Sieben Spieler aus der U23 dabei

Dem neuen Trainer Lucien Favre bieten sich neben den drei hochkarätigen Tests im Rahmen des International Champions Cup (ICC) gegen Manchester City (21. Juli, 3.05 Uhr MESZ), FC Liverpool (22. Juli, 22.00 Uhr MESZ) und Benfica Lissabon (26. Juli, 2:05 Uhr MESZ) auch ausreichend Möglichkeiten, um intensiv zu trainieren.

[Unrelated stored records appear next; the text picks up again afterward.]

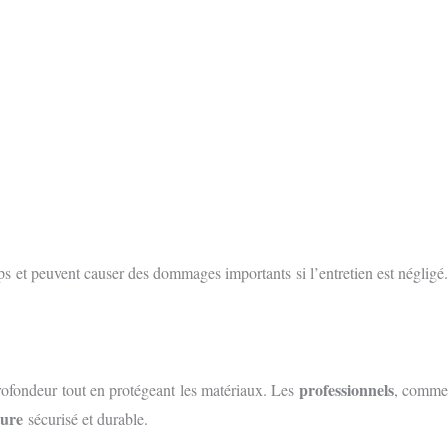
mps et peuvent causer des dommages importants si l’entretien est négligé.
professionnels
ofondeur tout en protégeant les matériaux. Les
, comm
ture
sécurisé et durable.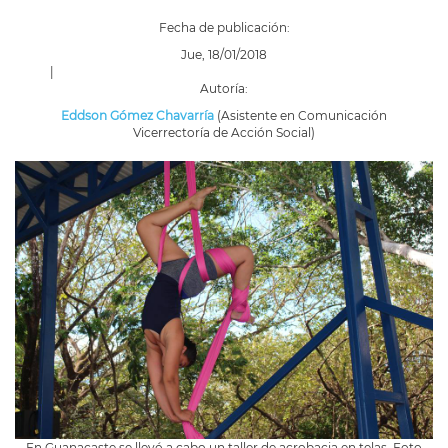
Fecha de publicación:
Jue, 18/01/2018
|
Autoría:
Eddson Gómez Chavarría
(Asistente en Comunicación
Vicerrectoría de Acción Social)
En Guanacaste se llevó a cabo un taller de acrobacia en telas. Foto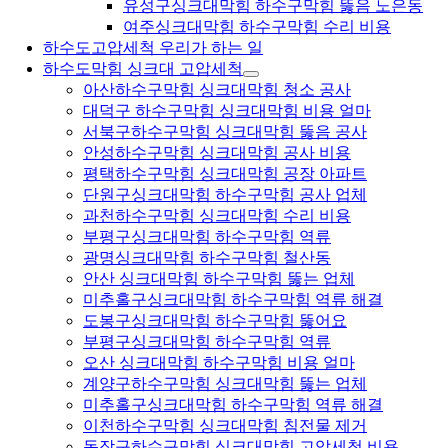
유성구싱크대막힘 하수구막힘 뚫음 노은동
여주싱크대막힘 하수구막힘 수리 비용
하수도고압세척 우리가 하는 일
하수도막힘 싱크대 고압세척
아산하수구막힘 싱크대막힘 청소 공사
대덕구 하수구막힘 싱크대막힘 비용 얼마
서북구하수구막힘 싱크대막힘 뚫음 공사
안성하수구막힘 싱크대막힘 공사 비용
평택하수구막힘 싱크대막힘 공장 아파트
단원구싱크대막힘 하수구막힘 공사 업체
과천하수구막힘 싱크대막힘 수리 비용
부평구싱크대막힘 하수구막힘 역류
광명싱크대막힘 하수구막힘 철산동
안산 싱크대막힘 하수구막힘 뚫는 업체
미추홀구싱크대막힘 하수구막힘 역류 해결
도봉구싱크대막힘 하수구막힘 뚫어요
부평구싱크대막힘 하수구막힘 역류
오산 싱크대막힘 하수구막힘 비용 얼마
계양구하수구막힘 싱크대막힘 뚫는 업체
미추홀구싱크대막힘 하수구막힘 역류 해결
이천하수구막힘 싱크대막힘 침전물 제거
동작구하수구막힘 싱크대막힘 고압세척 비용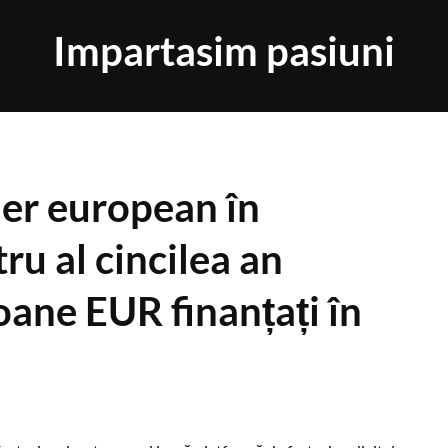
Impartasim pasiuni
der european în
tru al cincilea an
oane EUR finanțați în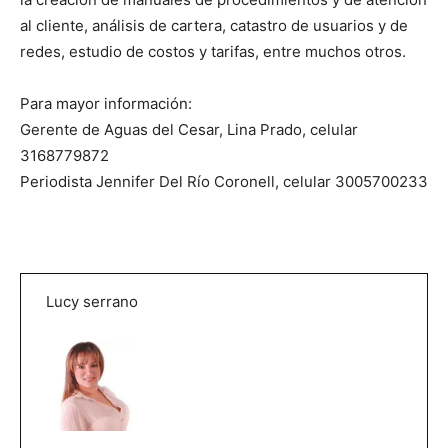
al cliente, análisis de cartera, catastro de usuarios y de
redes, estudio de costos y tarifas, entre muchos otros.
Para mayor información:
Gerente de Aguas del Cesar, Lina Prado, celular
3168779872
Periodista Jennifer Del Río Coronell, celular 3005700233
Lucy serrano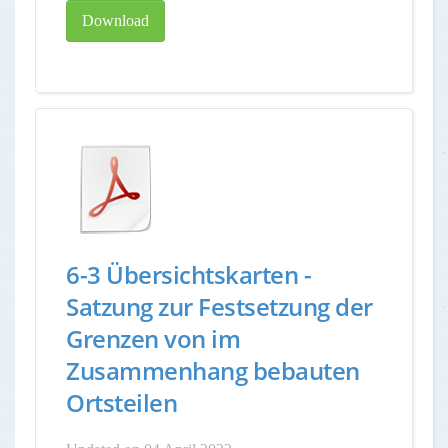
Download
6-3 Übersichtskarten -
Satzung zur Festsetzung der
Grenzen von im
Zusammenhang bebauten
Ortsteilen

Um die Belastung für alle nicht zu groß werden zu lassen, reist die Borussia mit 30 Spielern in die USA und stockt den Kader dazu mit gleich sieben Spielern der U23 auf: Eric Oelschlägel, Jonas Hupe, Herbert Bockhorn, Sören Dieckmann, Tim Sechelmann, Amos Pieper und Denzeil Boadu.

Trio stößt in Chicago zum Team

Noch in Chicago werden am Freitag zudem Marco Reus, Lukasz Piszczek und Neuzugang Achraf Hakimi zur Mannschaft stoßen. Das Trio kehrt dann aus dem WM-Urlaub zurück. In Dortmund bleibt lediglich der noch angeschlagene Julian Weigl.

„Football unplugged“, unter diesem Motto stellt die Borussia ihre Sommertour in den Osten der Vereinigten Staaten. Fußball in seiner natürlichen Form also. Ein bisschen PR gehört dennoch zum Pflichtprogramm.